__WHAT YOU NEED TO DO__
All of the data below must be repeated exactly.

__PROVIDED INFORMATION__
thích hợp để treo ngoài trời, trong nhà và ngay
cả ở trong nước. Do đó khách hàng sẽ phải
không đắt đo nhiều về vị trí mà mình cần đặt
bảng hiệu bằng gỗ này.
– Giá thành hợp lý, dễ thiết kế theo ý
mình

__SOLUTION FOR THIS EXERCISE__
thích hợp để treo ngoài trời, trong nhà và ngay
cả ở trong nước. Do đó khách hàng sẽ phải
không đắt đo nhiều về vị trí mà mình cần đặt
bảng hiệu bằng gỗ này.
– Giá thành hợp lý, dễ thiết kế theo ý
mình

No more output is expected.